__Compito 1__.
Rispondi a queste domande sul brano sull'allattamento:
(a) Quante ore a settimana richiede l'allattamento nei primi sei mesi di vita?
(b) Quante madri statunitensi tornano al lavoro dopo 2 settimane dal parto?
(c) Quanto si risparmierebbe negli USA con un aumento dei tassi di allattamento al seno?

Gli Usa ultimamente ci danno grandi soddisfazioni: trapela la bozza della decisione della Corte Suprema americana di rovesciare RoeVsWade, che, se confermata, metterebbe in grave pericolo il diritto all’aborto e arriva la notizia della scarsità di latte artificiale per i bambini e le bambine che invece sono nati – di cui diciamolo, importa molto meno di un “bambino mai nato”.
E qui arriva la geniale soluzione: madri! allattate al seno, che ci vuole. Ora, a parte che se si nutrono i propri figlie e figlie con il latte artificiale, la produzione di latte materno – qualora ci fosse stata e qualora fosse stata sufficiente a nutrire il pargolo/a – non è un rubinetto che si apre e si chiude, e quindi non ci si può mettere ad allattare al seno o a riallattare come se nulla fosse. Questa soluzione – che ignora le più basiche nozioni di fisiologia, ma, quando si tratta del corpo delle donne evidentemente è tutto un mistero – è tipica dell’economia neoliberista: soluzioni private per problemi sistemici, o meglio: arrangiatevi.
Dire “tenete duro ed intanto allattate al seno” ignora anche il fatto che allattare è di fatto un lavoro, che richiede per i primi sei mesi di vita tra le 17 e le 20 ore a settimana, che comporta costi non indifferenti e che dovrebbe avvenire in un contesto, gli Stati Uniti, in cui non esiste un sistema di sanità pubblica, e in cui non esiste il congedo di maternità pagato; una madre statunitense su quattro ritorna al lavoro dopo 2 settimane dal parto – una condizione certamente non favorevolissima all’allattamento al seno. Le stesse autorità sanitarie statunitensi lo sanno benissimo: il 75% delle madri negli Stati Uniti inizia ad allattare al seno, ma alla fine dei sei mesi raccomandati di allattamento esclusivo, i tassi di allattamento al seno scendono al 43% e solo il 13% dei bambini viene allattato esclusivamente al seno. I tassi sono ancora più bassi per le minoranze etniche – che spesso hanno lavori con meno garanzie che difficilmente consentono alle madri di potersi prendere il tempo di tirare il latte sul posto di lavoro.
Se finalmente il paese decidesse per congedi di maternità pagati, ci sarebbero numerosi benefici, tra i quali probabilmente un aumento dei tassi di allattamento al seno, che comporterebbe risparmi a livello familiare: negli USA si risparmierebbero circa 1.200 –2000 dollari.

__Dati disponibili__.
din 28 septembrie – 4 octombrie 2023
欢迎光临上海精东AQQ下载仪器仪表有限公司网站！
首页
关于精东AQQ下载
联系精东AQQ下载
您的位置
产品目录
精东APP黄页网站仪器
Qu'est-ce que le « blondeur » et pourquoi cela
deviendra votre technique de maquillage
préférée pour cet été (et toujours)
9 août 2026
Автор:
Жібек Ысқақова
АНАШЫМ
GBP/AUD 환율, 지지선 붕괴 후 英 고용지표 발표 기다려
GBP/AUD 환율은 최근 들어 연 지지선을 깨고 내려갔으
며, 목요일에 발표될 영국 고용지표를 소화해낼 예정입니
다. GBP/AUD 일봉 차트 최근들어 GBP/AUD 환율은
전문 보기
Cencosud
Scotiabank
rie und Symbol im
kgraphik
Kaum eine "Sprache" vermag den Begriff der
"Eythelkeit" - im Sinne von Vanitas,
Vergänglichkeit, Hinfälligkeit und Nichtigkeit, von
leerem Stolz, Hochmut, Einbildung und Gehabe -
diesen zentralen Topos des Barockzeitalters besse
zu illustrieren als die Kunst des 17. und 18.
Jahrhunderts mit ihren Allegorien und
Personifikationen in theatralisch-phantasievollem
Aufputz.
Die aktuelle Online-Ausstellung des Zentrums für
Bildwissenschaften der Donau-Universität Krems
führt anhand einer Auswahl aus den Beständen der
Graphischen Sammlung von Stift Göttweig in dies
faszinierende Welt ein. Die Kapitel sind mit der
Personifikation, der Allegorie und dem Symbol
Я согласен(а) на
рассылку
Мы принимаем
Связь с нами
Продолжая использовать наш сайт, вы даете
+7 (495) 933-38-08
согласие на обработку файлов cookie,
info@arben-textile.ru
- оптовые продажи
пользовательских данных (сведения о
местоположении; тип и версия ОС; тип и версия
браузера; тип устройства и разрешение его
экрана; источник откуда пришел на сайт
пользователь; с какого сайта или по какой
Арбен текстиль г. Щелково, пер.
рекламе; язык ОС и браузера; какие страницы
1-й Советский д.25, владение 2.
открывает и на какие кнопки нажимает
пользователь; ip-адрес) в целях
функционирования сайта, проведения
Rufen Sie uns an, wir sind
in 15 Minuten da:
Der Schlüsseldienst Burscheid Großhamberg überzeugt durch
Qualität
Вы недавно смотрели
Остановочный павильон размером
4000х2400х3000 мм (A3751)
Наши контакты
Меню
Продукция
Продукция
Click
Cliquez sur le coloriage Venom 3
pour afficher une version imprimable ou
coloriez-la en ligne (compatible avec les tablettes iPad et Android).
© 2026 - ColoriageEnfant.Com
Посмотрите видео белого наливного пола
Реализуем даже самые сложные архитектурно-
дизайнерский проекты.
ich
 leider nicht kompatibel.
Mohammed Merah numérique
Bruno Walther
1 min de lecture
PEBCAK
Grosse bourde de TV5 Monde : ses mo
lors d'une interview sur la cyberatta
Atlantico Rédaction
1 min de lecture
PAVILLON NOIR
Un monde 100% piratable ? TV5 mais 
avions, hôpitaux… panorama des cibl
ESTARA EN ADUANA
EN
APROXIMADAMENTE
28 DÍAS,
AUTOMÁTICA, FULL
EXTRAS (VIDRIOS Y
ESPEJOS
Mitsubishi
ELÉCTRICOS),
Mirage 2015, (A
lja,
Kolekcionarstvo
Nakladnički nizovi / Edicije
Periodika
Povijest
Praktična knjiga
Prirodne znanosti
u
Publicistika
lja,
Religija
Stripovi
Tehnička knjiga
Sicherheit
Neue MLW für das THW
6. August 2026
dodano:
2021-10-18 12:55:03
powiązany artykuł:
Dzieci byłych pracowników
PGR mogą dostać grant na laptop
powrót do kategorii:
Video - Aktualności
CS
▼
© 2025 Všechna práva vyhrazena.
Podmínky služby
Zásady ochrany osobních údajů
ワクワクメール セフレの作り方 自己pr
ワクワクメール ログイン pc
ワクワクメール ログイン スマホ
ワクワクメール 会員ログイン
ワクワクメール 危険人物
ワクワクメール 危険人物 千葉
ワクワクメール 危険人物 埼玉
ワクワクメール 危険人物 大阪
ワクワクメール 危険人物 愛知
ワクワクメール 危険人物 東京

__Compito 2__. Quante righe dei record contengono la stringa "сайта"? Conta tenendo conto di maiuscole e minuscole e scrivi solo il numero.

__Risposta 1__.
(a) Tra le 17 e le 20 ore a settimana.
(b) Una madre su quattro.
(c) Circa 1.200–2000 dollari.

__Risposta 2__. 2